Girlie time all cuddled up in your bed watching DVDs? You may even manage a sneaky nap for yourself?
I wouldn't bother your headspace communicating with your ex tbh have you any extended family or friends who you can spend time with to help change the dynamics for the day?
I think you need to stop taking on all her woes as being your fault if that makes sense? It's part of growing older finding your place in life and it's horrible tbh .
you are doing so well be kind to yourself.
OP you are doing an utterly heroic job. But you have GOT to play the long game.
Do you feel guilty about your twat of an ex? Well don't. Just don't.
How many pairs of hands do you have? One? Thought so.
She had cinema and two friends to sleepover? I'm a single parent and that's birthday-style weekend. Any whining after that need not be tolerated.
Look at the marvellous incredible job you are doing and take a deep breath and be massively proud of yourself and confident and know that you are doing more than enough for your 11yr old and screen out the whiny pre-teen selfish white noise!! Tell her to talk to the hand. It actually won't kill her.
The bullying is probably making her feel angry at home as she feels impotent when at school. Be very strident with the school - they are usually not very good at sorting out bullying and will only be active if the parent is pushy. Read up on the anti bullying policy and hold them to it or take it higher!
When your DD is demanding/tantruming take a big deep breath and put the shields up around you - let it all wash over you and when she is spent tell her calmly how much you love you and what you can do to help - let the answers come from her. Discuss how you might be able to meet some of her demands.
As others have said don't sweat the small stuff.
Can you get shopping delivered? I have a DD with SN and going to the supermarket was a nightmare. It is well worth the cost of delivery and being able to order just what I need (and not what would be demanded) to avoid the hassle. Some shops have free delivery slots/days.
You sound amazing - it must be really hard not having the support of your Ex.
Sounds as though you're doing an excellent job! I'm in the same position, and it's my tween DD who's morphed into a monster! Gee, I did not see that coming!
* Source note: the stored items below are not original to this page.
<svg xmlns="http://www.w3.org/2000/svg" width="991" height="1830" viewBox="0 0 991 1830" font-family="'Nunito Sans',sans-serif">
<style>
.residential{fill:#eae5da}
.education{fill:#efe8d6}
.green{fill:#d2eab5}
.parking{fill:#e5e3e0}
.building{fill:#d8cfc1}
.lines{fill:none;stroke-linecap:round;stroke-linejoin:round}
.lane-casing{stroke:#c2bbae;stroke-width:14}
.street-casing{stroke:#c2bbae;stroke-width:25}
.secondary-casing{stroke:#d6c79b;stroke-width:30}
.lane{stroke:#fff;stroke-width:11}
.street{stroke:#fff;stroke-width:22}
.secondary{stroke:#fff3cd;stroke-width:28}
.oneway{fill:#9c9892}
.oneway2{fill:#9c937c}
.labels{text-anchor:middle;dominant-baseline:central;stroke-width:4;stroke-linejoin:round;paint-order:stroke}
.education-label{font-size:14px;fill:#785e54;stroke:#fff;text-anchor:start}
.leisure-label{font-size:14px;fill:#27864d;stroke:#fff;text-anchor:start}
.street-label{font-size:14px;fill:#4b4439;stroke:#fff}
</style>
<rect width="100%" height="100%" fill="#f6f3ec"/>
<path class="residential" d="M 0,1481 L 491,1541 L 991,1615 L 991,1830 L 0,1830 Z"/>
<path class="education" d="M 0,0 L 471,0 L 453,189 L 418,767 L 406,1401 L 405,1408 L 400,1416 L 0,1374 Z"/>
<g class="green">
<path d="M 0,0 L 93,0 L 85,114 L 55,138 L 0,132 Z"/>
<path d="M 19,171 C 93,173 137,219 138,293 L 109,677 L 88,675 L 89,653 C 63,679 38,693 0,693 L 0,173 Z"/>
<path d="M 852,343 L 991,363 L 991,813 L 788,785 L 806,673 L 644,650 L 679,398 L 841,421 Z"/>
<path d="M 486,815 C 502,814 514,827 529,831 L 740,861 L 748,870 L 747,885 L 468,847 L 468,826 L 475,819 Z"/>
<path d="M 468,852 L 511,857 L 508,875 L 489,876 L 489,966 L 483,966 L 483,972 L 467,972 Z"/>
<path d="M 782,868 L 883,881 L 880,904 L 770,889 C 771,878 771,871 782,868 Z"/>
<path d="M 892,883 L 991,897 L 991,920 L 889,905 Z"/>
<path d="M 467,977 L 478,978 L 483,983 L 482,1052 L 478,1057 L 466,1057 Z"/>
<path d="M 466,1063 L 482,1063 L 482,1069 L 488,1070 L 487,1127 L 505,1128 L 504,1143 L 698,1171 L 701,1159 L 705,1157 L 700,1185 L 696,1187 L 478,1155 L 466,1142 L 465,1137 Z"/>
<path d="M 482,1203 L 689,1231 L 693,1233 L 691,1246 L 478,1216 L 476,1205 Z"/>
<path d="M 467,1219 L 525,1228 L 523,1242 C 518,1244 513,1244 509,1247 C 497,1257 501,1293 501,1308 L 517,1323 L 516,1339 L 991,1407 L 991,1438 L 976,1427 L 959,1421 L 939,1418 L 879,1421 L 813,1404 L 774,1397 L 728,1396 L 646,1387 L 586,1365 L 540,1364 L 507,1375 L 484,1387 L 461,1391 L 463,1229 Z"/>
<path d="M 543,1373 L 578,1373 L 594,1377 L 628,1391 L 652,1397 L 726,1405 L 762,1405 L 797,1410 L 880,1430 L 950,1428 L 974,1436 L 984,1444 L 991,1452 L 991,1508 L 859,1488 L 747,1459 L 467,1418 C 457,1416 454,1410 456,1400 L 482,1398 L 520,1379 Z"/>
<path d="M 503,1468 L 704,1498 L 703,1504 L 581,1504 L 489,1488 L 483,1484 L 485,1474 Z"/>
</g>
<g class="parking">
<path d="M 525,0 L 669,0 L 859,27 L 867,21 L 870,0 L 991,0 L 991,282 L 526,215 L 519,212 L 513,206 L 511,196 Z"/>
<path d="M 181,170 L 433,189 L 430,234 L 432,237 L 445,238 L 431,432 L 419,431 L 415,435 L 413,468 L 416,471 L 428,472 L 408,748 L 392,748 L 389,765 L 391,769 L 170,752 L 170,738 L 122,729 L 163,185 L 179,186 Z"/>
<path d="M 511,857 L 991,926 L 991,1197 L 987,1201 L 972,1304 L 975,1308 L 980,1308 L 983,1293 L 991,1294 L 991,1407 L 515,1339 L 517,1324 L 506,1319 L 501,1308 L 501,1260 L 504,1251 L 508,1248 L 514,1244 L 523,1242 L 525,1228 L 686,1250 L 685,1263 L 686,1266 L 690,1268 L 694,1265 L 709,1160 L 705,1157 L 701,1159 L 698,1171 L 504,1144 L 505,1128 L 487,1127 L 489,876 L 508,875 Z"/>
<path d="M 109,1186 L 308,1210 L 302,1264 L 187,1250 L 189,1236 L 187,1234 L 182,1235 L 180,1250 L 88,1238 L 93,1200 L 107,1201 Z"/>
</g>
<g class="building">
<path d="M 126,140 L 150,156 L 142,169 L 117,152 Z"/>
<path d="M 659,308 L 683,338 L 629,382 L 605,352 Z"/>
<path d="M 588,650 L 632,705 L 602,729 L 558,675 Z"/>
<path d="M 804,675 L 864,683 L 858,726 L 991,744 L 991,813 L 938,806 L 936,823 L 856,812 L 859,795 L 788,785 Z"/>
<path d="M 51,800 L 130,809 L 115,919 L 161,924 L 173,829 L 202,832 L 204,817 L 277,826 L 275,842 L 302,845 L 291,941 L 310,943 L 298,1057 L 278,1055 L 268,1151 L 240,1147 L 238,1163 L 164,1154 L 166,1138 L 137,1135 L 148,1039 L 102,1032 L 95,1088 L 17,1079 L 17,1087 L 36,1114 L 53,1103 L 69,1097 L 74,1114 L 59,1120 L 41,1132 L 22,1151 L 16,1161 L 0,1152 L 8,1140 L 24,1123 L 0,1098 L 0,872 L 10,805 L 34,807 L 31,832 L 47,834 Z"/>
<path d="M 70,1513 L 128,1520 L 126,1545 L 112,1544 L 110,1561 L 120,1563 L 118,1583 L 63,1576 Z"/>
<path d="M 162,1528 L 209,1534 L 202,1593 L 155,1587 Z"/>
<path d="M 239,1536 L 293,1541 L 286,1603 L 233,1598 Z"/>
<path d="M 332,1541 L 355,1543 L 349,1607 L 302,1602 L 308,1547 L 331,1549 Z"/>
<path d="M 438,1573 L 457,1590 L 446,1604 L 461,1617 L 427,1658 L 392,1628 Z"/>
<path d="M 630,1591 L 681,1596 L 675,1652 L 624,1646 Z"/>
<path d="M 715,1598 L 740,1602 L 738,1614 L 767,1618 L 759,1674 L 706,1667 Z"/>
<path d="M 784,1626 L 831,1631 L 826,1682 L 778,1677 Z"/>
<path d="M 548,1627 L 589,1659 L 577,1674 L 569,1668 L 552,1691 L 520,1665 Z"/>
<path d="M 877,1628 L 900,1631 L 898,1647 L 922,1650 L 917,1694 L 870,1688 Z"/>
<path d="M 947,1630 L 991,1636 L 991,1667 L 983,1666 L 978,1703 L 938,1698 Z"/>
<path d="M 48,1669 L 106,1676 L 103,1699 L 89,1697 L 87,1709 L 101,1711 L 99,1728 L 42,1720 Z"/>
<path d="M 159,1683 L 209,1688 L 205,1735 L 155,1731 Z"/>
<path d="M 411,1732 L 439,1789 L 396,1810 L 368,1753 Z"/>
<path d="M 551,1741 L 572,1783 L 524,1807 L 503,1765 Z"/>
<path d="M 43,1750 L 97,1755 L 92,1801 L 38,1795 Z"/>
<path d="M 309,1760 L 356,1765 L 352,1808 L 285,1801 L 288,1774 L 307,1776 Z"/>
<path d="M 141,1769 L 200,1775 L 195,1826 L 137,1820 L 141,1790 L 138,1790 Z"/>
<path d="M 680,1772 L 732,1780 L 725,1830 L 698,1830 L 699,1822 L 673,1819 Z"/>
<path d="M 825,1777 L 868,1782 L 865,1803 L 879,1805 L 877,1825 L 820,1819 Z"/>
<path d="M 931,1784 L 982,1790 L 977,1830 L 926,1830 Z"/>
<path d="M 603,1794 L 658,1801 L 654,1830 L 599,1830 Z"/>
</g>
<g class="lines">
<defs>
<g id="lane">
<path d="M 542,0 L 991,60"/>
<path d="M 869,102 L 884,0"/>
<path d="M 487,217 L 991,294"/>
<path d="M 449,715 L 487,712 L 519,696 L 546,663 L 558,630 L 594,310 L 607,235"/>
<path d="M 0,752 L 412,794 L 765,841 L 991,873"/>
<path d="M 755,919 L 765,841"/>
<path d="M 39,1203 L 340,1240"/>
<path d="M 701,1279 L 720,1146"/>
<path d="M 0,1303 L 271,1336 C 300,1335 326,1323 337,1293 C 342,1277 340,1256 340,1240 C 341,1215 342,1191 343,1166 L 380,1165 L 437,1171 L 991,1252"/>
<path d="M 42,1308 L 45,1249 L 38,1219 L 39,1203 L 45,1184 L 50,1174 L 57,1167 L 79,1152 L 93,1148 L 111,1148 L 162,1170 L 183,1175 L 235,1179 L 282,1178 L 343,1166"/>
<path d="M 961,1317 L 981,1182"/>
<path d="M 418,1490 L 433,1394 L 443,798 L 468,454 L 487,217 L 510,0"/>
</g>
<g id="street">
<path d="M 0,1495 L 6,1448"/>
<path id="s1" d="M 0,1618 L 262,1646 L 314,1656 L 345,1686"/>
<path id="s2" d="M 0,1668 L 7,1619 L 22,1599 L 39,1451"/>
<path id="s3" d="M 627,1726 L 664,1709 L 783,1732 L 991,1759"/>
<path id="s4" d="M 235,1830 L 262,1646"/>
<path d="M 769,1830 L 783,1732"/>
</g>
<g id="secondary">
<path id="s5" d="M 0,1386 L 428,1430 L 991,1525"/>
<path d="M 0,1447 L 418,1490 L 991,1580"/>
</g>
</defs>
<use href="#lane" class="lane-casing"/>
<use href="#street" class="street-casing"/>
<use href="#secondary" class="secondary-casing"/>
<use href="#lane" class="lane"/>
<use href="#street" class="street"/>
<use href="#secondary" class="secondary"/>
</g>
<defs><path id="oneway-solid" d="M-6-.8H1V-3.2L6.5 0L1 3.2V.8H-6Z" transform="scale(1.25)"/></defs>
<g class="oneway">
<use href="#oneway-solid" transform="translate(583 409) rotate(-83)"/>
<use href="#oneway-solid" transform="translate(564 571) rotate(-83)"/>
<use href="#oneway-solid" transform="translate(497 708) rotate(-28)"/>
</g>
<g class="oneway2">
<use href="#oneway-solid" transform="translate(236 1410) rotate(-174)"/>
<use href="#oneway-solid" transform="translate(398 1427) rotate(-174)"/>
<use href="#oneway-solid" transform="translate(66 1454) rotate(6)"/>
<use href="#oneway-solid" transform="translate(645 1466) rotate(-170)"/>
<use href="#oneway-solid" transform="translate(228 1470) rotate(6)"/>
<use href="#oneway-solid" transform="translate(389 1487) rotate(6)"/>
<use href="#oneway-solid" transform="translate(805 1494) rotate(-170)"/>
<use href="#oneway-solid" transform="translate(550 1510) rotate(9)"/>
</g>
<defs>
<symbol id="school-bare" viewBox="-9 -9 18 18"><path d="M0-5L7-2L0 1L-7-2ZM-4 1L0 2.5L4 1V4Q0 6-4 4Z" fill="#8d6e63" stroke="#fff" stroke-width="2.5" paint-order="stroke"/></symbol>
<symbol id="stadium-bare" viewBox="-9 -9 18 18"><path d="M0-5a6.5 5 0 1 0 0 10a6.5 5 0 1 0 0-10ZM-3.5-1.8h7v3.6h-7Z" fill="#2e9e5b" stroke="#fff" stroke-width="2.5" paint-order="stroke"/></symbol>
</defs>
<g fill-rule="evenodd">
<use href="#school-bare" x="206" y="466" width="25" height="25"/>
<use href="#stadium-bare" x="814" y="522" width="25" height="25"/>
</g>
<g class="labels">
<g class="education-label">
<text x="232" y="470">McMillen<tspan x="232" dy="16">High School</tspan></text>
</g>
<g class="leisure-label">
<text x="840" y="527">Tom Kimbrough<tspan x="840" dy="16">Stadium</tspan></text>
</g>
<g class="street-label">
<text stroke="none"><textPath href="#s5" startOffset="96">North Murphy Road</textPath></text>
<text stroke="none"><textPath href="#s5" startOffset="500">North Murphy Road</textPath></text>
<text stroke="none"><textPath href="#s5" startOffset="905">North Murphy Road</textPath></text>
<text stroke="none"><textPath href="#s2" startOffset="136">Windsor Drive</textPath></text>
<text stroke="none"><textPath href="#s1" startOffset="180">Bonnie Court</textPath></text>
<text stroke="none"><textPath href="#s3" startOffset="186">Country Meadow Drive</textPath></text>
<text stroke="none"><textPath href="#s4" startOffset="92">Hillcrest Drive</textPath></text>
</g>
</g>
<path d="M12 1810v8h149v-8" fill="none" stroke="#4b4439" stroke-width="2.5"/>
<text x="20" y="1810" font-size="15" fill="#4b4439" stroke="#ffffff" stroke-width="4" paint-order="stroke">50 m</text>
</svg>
Tantrums, and emotional angst, crying that she's fat (she's a wee bit chubby but will stretch) the works!
Great hearing all the stories that it will get better! xx
A small suggestion in the scheme of things but have you tried doing an online shop to avoid the need to visit the supermarket for food shopping?
It might not be much consolation to you now, but when DD has kids of her own she'll realise what a kind, patient mum she had herself.
I don't have extended family. I am sorting g the bullying. I won't have it! It will be sorted. I'm just struggling with absolutely everything right now.
This is why I posted as I need all of your help. I am so grateful. I don't have anyone to ask or talk to. It's all got a little too much. Some days I want to run away. Obviously I won't. It's just how I feel.
Now you have mentioned that about this weekend. It's true she has had everything she wanted. I just can't make her see that. I can't reason with her. I must find the strength to keep trying. I suppose it is a guilt thing. They only have me. I'm just trying to make her happy.
Thankyou I needed to read this so so much today!
Posted and the had more messages....
Thankyou all. It means alot.
I should really try having it delivered. I am going to actually start doing that as of next week.
My gosh I feel better knowing I'm not alone.